Real Financial Advice
How does the concept of ‘Alpha’ in financial advice aid in navigating the inevitable fluctuations of the market? Genuine financial guidance should address the fundamental question, ‘What are your investment objectives?’ A sound plan must have clear goals in place. For instance, if you have a 30-year retirement goal, you may be able to tolerate more risk for potential portfolio growth compared to retiring in three years.
It is essential to determine your desired balance between cash, bonds and stocks that align with your risk tolerance. While reducing stock investments can bring peace of mind during market declines, it is crucial to consider the impact on potential gains during market upswings.
Truly valuable financial advice focuses on managing the aspects within our control, such as increasing savings and decreasing expenditure.

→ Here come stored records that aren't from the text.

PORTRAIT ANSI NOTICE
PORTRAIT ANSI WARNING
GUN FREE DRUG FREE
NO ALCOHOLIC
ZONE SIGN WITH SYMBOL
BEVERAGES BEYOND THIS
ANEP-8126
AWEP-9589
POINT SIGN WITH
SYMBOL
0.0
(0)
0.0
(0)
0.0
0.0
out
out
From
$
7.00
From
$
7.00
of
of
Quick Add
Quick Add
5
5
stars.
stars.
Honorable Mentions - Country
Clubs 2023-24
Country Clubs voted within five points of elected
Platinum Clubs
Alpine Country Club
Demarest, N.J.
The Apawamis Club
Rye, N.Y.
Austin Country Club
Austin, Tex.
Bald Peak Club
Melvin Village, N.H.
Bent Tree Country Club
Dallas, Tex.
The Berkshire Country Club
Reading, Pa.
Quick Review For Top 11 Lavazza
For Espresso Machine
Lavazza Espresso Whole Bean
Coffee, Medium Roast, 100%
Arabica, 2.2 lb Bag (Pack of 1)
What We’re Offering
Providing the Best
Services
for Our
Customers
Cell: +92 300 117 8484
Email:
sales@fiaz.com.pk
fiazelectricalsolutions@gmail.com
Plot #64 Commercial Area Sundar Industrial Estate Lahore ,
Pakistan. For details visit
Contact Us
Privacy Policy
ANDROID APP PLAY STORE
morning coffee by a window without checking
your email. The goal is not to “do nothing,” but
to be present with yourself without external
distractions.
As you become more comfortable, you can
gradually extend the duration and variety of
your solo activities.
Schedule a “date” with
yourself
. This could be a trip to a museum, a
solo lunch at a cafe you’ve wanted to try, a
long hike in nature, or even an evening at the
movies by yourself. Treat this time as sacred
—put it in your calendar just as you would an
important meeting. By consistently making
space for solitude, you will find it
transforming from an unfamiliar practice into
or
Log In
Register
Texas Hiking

‘Alpha’ of Advice Quantified
Below is an excellent chart that illustrates how advice can add value to an investor’s returns. The average investor (fourth from the right) has achieved 3.6% in 20-year annualized returns, nearly investing in anything for the past 20 years could have beaten that.

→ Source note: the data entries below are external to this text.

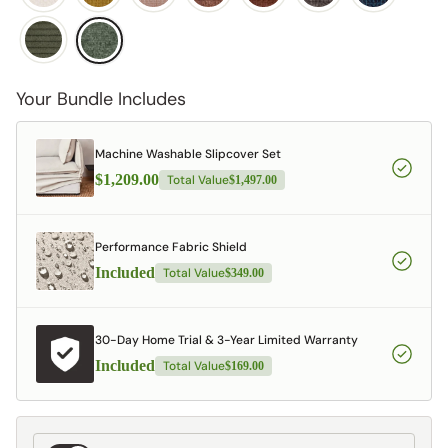
Your Bundle Includes
Machine Washable Slipcover Set
$1,209.00
Total Value
$1,497.00
Performance Fabric Shield
Included
Total Value
$349.00
30-Day Home Trial & 3-Year Limited Warranty
Included
Total Value
$169.00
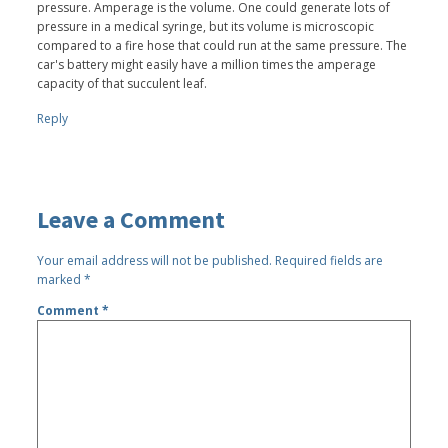
pressure. Amperage is the volume. One could generate lots of
pressure in a medical syringe, but its volume is microscopic
compared to a fire hose that could run at the same pressure. The
car's battery might easily have a million times the amperage
capacity of that succulent leaf.
Reply
Leave a Comment
Your email address will not be published.
Required fields are
marked
*
Comment
*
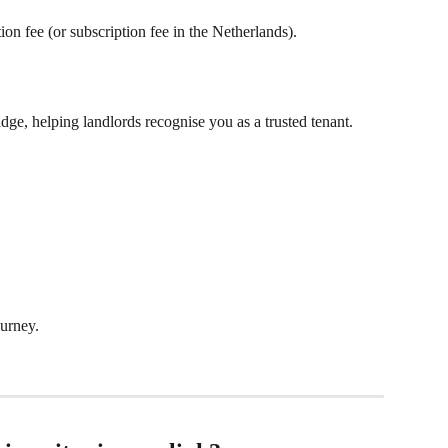
on fee (or subscription fee in the Netherlands).
dge, helping landlords recognise you as a trusted tenant.
urney.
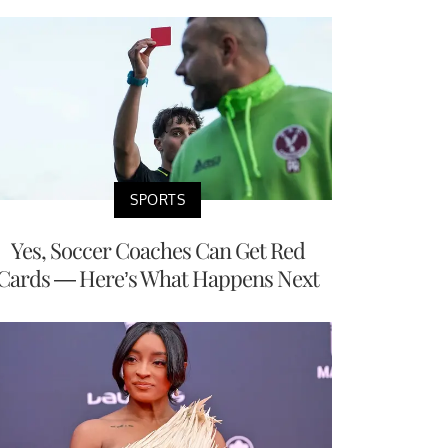
SPORTS
Yes, Soccer Coaches Can Get Red
Cards — Here’s What Happens Next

Not surprisingly, nearly all investors would have been better off holding a 60/40 portfolio (60% equities / 40% bonds) and doing nothing, this is the value of advice – which is behavioral coaching. Investments do their job over the long term, likewise with tax advice, the value of calming/comforting a client down every 6-12 months through the advice process will ensure that they stay invested and add to overall long-term returns.
In this case, the value is quantified at 7.4% – 3.6% = 3.80% annual return of Advisers Value!

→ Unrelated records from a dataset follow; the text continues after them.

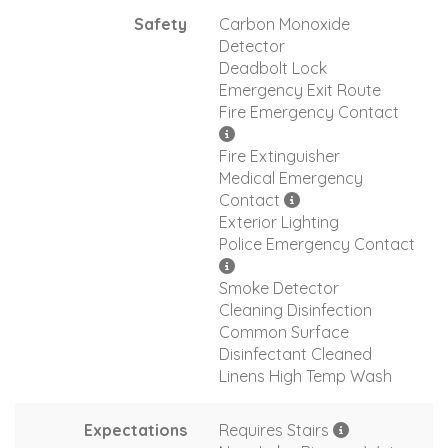
Safety
Carbon Monoxide
Detector
Deadbolt Lock
Emergency Exit Route
Fire Emergency Contact
Fire Extinguisher
Medical Emergency
Contact
Exterior Lighting
Police Emergency Contact
Smoke Detector
Cleaning Disinfection
Common Surface
Disinfectant Cleaned
Linens High Temp Wash
Expectations
Requires Stairs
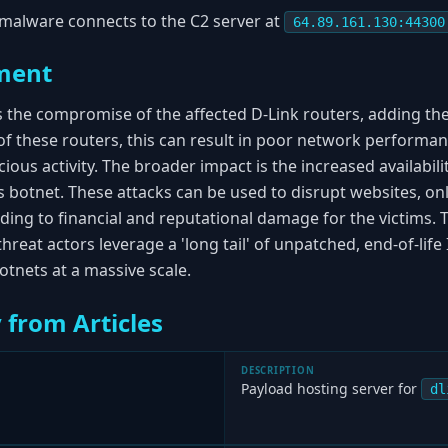
malware connects to the C2 server at
64.89.161.130:44300
ment
s the compromise of the affected D-Link routers, adding t
of these routers, this can result in poor network performan
cious activity. The broader impact is the increased availabil
 botnet. These attacks can be used to disrupt websites, onl
ding to financial and reputational damage for the victims. 
hreat actors leverage a 'long tail' of unpatched, end-of-life 
otnets at a massive scale.
 from Articles
DESCRIPTION
Payload hosting server for
dl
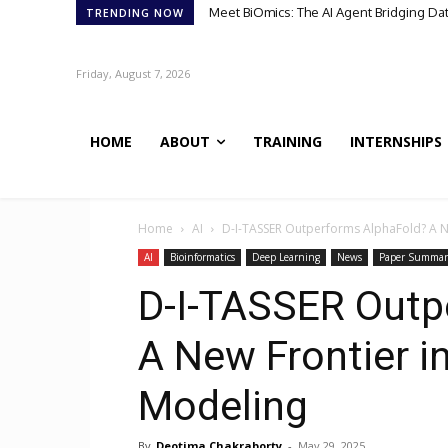
Meet BiOmics: The AI Agent Bridging Da
TRENDING NOW
Friday, August 7, 2026
HOME
ABOUT
TRAINING
INTERNSHIPS
Home
AI
D-I-TASSER Outperforms AlphaFold? A Ne
AI
Bioinformatics
Deep Learning
News
Paper Summar
D-I-TASSER Outp
A New Frontier i
Modeling
By
Deotima Chakraborty
-
May 29, 2025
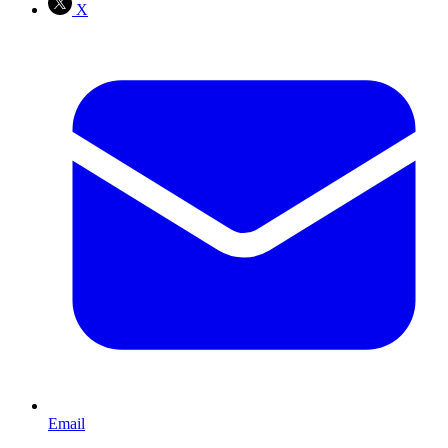
X
Email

Source: JPMorgan Asset Management
Conclusion
The value of advice is as subjective and unique as each of us. For some of us, it’s the security of having a more professional relationship, while for others it’s for reasons such as tax benefits or ease / convenience of use.
The biggest benefit of hiring an experienced advisor is that they provide a well-thought-out investment plan that everyone seeks for “temporary safety” during times of market distress or euphoria. This is when you are tempted to give up. From strategies tailored to your individual goals to the peace of mind that comes with a comprehensive financial plan, the benefits of having an advisor are invaluable.
Traveling together not only protects you from pitfalls, but also allows you to make informed decisions and promotes a sense of financial well-being. As you navigate the complexities of personal finance, the support and guidance of a trusted advisor will guide you and create a brighter future for you and your loved ones.